Les créateurs
Suriia, la plateforme de prévention santé développée par la société rennaise DP2 Healthcare SAS, est née début 2024 à l’initiative de Marie Destobbeleir. La jeune PDG fondatrice de 28 ans est passée par l’école de commerce Edhec à Lille. Elle n’est donc pas médecin, ce qu’elle revendique comme une force. "La prévention ne nécessite pas d’avoir fait dix ans d’études de médecine, mais d’être compréhensible par tous", explique-t-elle. Le projet s’est construit avec un collectif de médecins, dont son généraliste malouin, à l’origine de la démarche.

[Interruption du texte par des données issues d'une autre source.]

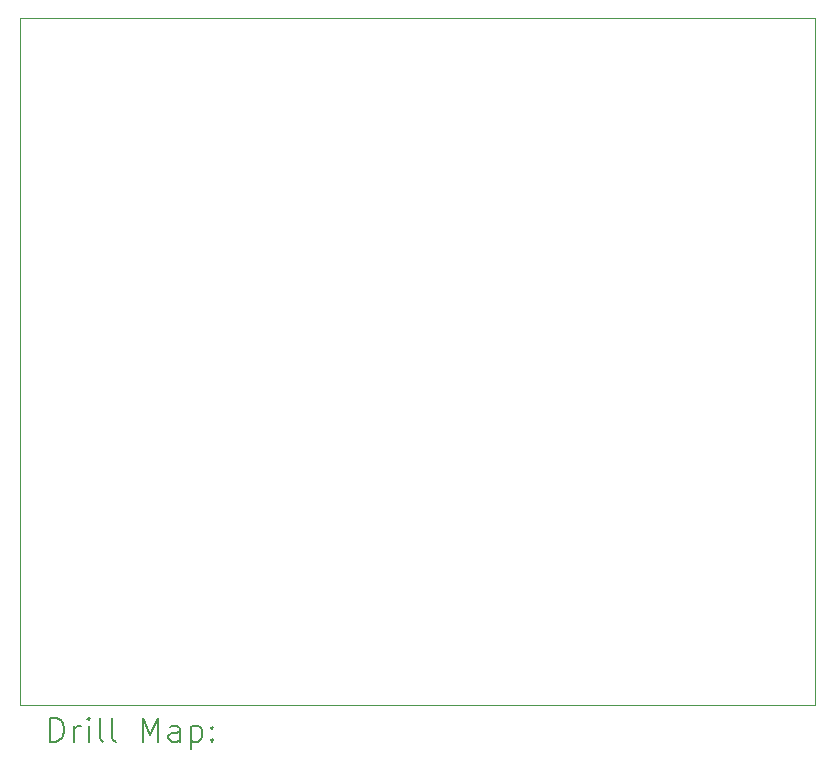
<source format=gbr>
%FSLAX45Y45*%
G04 Gerber Fmt 4.5, Leading zero omitted, Abs format (unit mm)*
G04 Created by KiCad (PCBNEW (6.0.5)) date 2023-08-20 17:12:58*
%MOMM*%
%LPD*%
G01*
G04 APERTURE LIST*
%TA.AperFunction,Profile*%
%ADD10C,0.050000*%
%TD*%
%ADD11C,0.200000*%
G04 APERTURE END LIST*
D10*
X16131159Y-11906831D02*
X9398000Y-11906831D01*
X9398000Y-11906831D02*
X9398000Y-6096000D01*
X9398000Y-6096000D02*
X16131159Y-6096000D01*
X16131159Y-6096000D02*
X16131159Y-11906831D01*
D11*
X9653119Y-12219807D02*
X9653119Y-12019807D01*
X9700738Y-12019807D01*
X9729310Y-12029331D01*
X9748357Y-12048379D01*
X9757881Y-12067426D01*
X9767405Y-12105521D01*
X9767405Y-12134093D01*
X9757881Y-12172188D01*
X9748357Y-12191236D01*
X9729310Y-12210283D01*
X9700738Y-12219807D01*
X9653119Y-12219807D01*
X9853119Y-12219807D02*
X9853119Y-12086474D01*
X9853119Y-12124569D02*
X9862643Y-12105521D01*
X9872167Y-12095998D01*
X9891214Y-12086474D01*
X9910262Y-12086474D01*
X9976929Y-12219807D02*
X9976929Y-12086474D01*
X9976929Y-12019807D02*
X9967405Y-12029331D01*
X9976929Y-12038855D01*
X9986452Y-12029331D01*
X9976929Y-12019807D01*
X9976929Y-12038855D01*
X10100738Y-12219807D02*
X10081690Y-12210283D01*
X10072167Y-12191236D01*
X10072167Y-12019807D01*
X10205500Y-12219807D02*
X10186452Y-12210283D01*
X10176929Y-12191236D01*
X10176929Y-12019807D01*
X10434071Y-12219807D02*
X10434071Y-12019807D01*
X10500738Y-12162664D01*
X10567405Y-12019807D01*
X10567405Y-12219807D01*
X10748357Y-12219807D02*
X10748357Y-12115045D01*
X10738833Y-12095998D01*
X10719786Y-12086474D01*
X10681690Y-12086474D01*
X10662643Y-12095998D01*
X10748357Y-12210283D02*
X10729310Y-12219807D01*
X10681690Y-12219807D01*
X10662643Y-12210283D01*
X10653119Y-12191236D01*
X10653119Y-12172188D01*
X10662643Y-12153140D01*
X10681690Y-12143617D01*
X10729310Y-12143617D01*
X10748357Y-12134093D01*
X10843595Y-12086474D02*
X10843595Y-12286474D01*
X10843595Y-12095998D02*
X10862643Y-12086474D01*
X10900738Y-12086474D01*
X10919786Y-12095998D01*
X10929310Y-12105521D01*
X10938833Y-12124569D01*
X10938833Y-12181712D01*
X10929310Y-12200759D01*
X10919786Y-12210283D01*
X10900738Y-12219807D01*
X10862643Y-12219807D01*
X10843595Y-12210283D01*
X11024548Y-12200759D02*
X11034071Y-12210283D01*
X11024548Y-12219807D01*
X11015024Y-12210283D01*
X11024548Y-12200759D01*
X11024548Y-12219807D01*
X11024548Y-12095998D02*
X11034071Y-12105521D01*
X11024548Y-12115045D01*
X11015024Y-12105521D01*
X11024548Y-12095998D01*
X11024548Y-12115045D01*
M02*

</source>
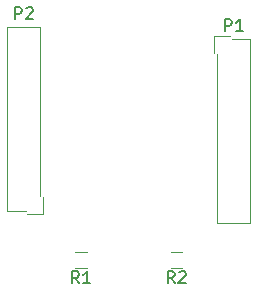
<source format=gto>
G04 #@! TF.FileFunction,Legend,Top*
%FSLAX46Y46*%
G04 Gerber Fmt 4.6, Leading zero omitted, Abs format (unit mm)*
G04 Created by KiCad (PCBNEW 4.0.4-stable) date 12/02/17 16:31:00*
%MOMM*%
%LPD*%
G01*
G04 APERTURE LIST*
%ADD10C,0.100000*%
%ADD11C,0.120000*%
%ADD12C,0.150000*%
G04 APERTURE END LIST*
D10*
D11*
X153142000Y-117012000D02*
X152142000Y-117012000D01*
X152142000Y-115652000D02*
X153142000Y-115652000D01*
X157310000Y-97640000D02*
X158900000Y-97640000D01*
X158900000Y-97640000D02*
X158900000Y-113180000D01*
X158900000Y-113180000D02*
X156060000Y-113180000D01*
X156060000Y-113180000D02*
X156060000Y-98890000D01*
X157210000Y-97390000D02*
X155810000Y-97390000D01*
X155810000Y-97390000D02*
X155810000Y-98790000D01*
X139870000Y-112164000D02*
X138280000Y-112164000D01*
X138280000Y-112164000D02*
X138280000Y-96624000D01*
X138280000Y-96624000D02*
X141120000Y-96624000D01*
X141120000Y-96624000D02*
X141120000Y-110914000D01*
X139970000Y-112414000D02*
X141370000Y-112414000D01*
X141370000Y-112414000D02*
X141370000Y-111014000D01*
X145038000Y-117012000D02*
X144038000Y-117012000D01*
X144038000Y-115652000D02*
X145038000Y-115652000D01*
D12*
X152475334Y-118308381D02*
X152142000Y-117832190D01*
X151903905Y-118308381D02*
X151903905Y-117308381D01*
X152284858Y-117308381D01*
X152380096Y-117356000D01*
X152427715Y-117403619D01*
X152475334Y-117498857D01*
X152475334Y-117641714D01*
X152427715Y-117736952D01*
X152380096Y-117784571D01*
X152284858Y-117832190D01*
X151903905Y-117832190D01*
X152856286Y-117403619D02*
X152903905Y-117356000D01*
X152999143Y-117308381D01*
X153237239Y-117308381D01*
X153332477Y-117356000D01*
X153380096Y-117403619D01*
X153427715Y-117498857D01*
X153427715Y-117594095D01*
X153380096Y-117736952D01*
X152808667Y-118308381D01*
X153427715Y-118308381D01*
X156741905Y-96972381D02*
X156741905Y-95972381D01*
X157122858Y-95972381D01*
X157218096Y-96020000D01*
X157265715Y-96067619D01*
X157313334Y-96162857D01*
X157313334Y-96305714D01*
X157265715Y-96400952D01*
X157218096Y-96448571D01*
X157122858Y-96496190D01*
X156741905Y-96496190D01*
X158265715Y-96972381D02*
X157694286Y-96972381D01*
X157980000Y-96972381D02*
X157980000Y-95972381D01*
X157884762Y-96115238D01*
X157789524Y-96210476D01*
X157694286Y-96258095D01*
X138961905Y-95956381D02*
X138961905Y-94956381D01*
X139342858Y-94956381D01*
X139438096Y-95004000D01*
X139485715Y-95051619D01*
X139533334Y-95146857D01*
X139533334Y-95289714D01*
X139485715Y-95384952D01*
X139438096Y-95432571D01*
X139342858Y-95480190D01*
X138961905Y-95480190D01*
X139914286Y-95051619D02*
X139961905Y-95004000D01*
X140057143Y-94956381D01*
X140295239Y-94956381D01*
X140390477Y-95004000D01*
X140438096Y-95051619D01*
X140485715Y-95146857D01*
X140485715Y-95242095D01*
X140438096Y-95384952D01*
X139866667Y-95956381D01*
X140485715Y-95956381D01*
X144371334Y-118308381D02*
X144038000Y-117832190D01*
X143799905Y-118308381D02*
X143799905Y-117308381D01*
X144180858Y-117308381D01*
X144276096Y-117356000D01*
X144323715Y-117403619D01*
X144371334Y-117498857D01*
X144371334Y-117641714D01*
X144323715Y-117736952D01*
X144276096Y-117784571D01*
X144180858Y-117832190D01*
X143799905Y-117832190D01*
X145323715Y-118308381D02*
X144752286Y-118308381D01*
X145038000Y-118308381D02*
X145038000Y-117308381D01*
X144942762Y-117451238D01*
X144847524Y-117546476D01*
X144752286Y-117594095D01*
M02*

</source>
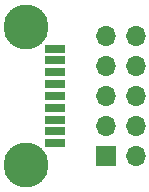
<source format=gts>
G04 #@! TF.GenerationSoftware,KiCad,Pcbnew,7.0.0-da2b9df05c~163~ubuntu22.04.1*
G04 #@! TF.CreationDate,2023-02-19T21:10:27+00:00*
G04 #@! TF.ProjectId,simpleadapter,73696d70-6c65-4616-9461-707465722e6b,rev?*
G04 #@! TF.SameCoordinates,Original*
G04 #@! TF.FileFunction,Soldermask,Top*
G04 #@! TF.FilePolarity,Negative*
%FSLAX46Y46*%
G04 Gerber Fmt 4.6, Leading zero omitted, Abs format (unit mm)*
G04 Created by KiCad (PCBNEW 7.0.0-da2b9df05c~163~ubuntu22.04.1) date 2023-02-19 21:10:27*
%MOMM*%
%LPD*%
G01*
G04 APERTURE LIST*
%ADD10C,0.001000*%
%ADD11R,1.800000X0.700000*%
%ADD12C,3.800000*%
%ADD13R,1.700000X1.700000*%
%ADD14O,1.700000X1.700000*%
G04 APERTURE END LIST*
D10*
X149177000Y-91984000D03*
X149177000Y-96484000D03*
D11*
X151626999Y-97233999D03*
X151626999Y-95233999D03*
X151626999Y-93233999D03*
X151626999Y-91233999D03*
X151626999Y-90233999D03*
X151626999Y-92233999D03*
X151626999Y-94233999D03*
X151626999Y-96233999D03*
X151626999Y-98233999D03*
D12*
X149177000Y-88384000D03*
X149177000Y-100084000D03*
D13*
X155955999Y-99313999D03*
D14*
X158495999Y-99313999D03*
X155955999Y-96773999D03*
X158495999Y-96773999D03*
X155955999Y-94233999D03*
X158495999Y-94233999D03*
X155955999Y-91693999D03*
X158495999Y-91693999D03*
X155955999Y-89153999D03*
X158495999Y-89153999D03*
M02*

</source>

L’équipe de Suriia compte quatre personnes à temps plein. Autour de la fondatrice, un directeur technique, un profil orienté relations investisseurs et développement commercial, ainsi qu’un designer produit chargé de rendre le parcours utilisateur le plus intuitif possible. "La santé fait peur. Il y a un vrai travail pour rassurer et donner envie d’entrer dans une démarche de prévention", souligne Marie Destobbeleir. La dirigeante partage son temps entre la capitale bretonne, Saint-Malo et Paris, chez Station F, où la jeune pousse compte des bureaux.
Le concept
Suriia développe une plateforme de prévention santé à destination des salariés, proposée par l’entreprise ou via des mutuelles partenaires. Le principe : un questionnaire en ligne, volontaire et strictement confidentiel, permettant d’établir un premier état des lieux de la santé de l’utilisateur. "On parle souvent de contrôle technique de la santé : on le fait pour sa voiture, mais rarement pour soi", résume la jeune femme. Le questionnaire, conçu et validé par des médecins, couvre trois grands champs : cardio-vasculaire, cancérologie et santé mentale. À l’issue, l’utilisateur accède à un tableau de bord personnalisé, assorti de recommandations concrètes et hiérarchisées. La plateforme peut orienter vers des bilans biologiques, réalisés ensuite dans le parcours de soins classique. "Nous sommes uniquement dans la recommandation. La prescription reste du ressort du médecin", insiste Marie Destobbeleir. Côté entreprise, Suriia fournit uniquement des tendances agrégées et anonymisées, à partir d’un certain seuil d’utilisateurs, afin de préserver la confidentialité des données de santé. "L’employeur ne voit ni les réponses ni les résultats individuels. Les données restent chez nous", précise la dirigeante.
Les perspectives
Après une année de tests pilotes, Suriia est entrée en phase de commercialisation début 2026. La start-up revendique déjà quelque 1 000 utilisateurs. Son modèle économique repose sur un financement par l’entreprise ou la mutuelle, l’accès étant gratuit pour le salarié. Le coût, inférieur à 200 euros par utilisateur, pour l’offre digitale, varie selon les options retenues.
Suriia cible en priorité les ETI, tout en restant ouverte à des structures plus petites. L’objectif affiché est d’embarquer une trentaine d’entreprises en 2026 (CA tenu confidentiel). Une levée de fonds n’est pas exclue, mais reste conditionnée au succès commercial. "Si la traction est là, repousser une levée est toujours préférable", confie Marie Destobbeleir. Suriia ambitionne un développement par la Bretagne dans un premier temps, avant de conquérir le reste du territoire national. Sur un marché de la prévention santé "encore largement à structurer", une ouverture à l’international est aussi envisagée.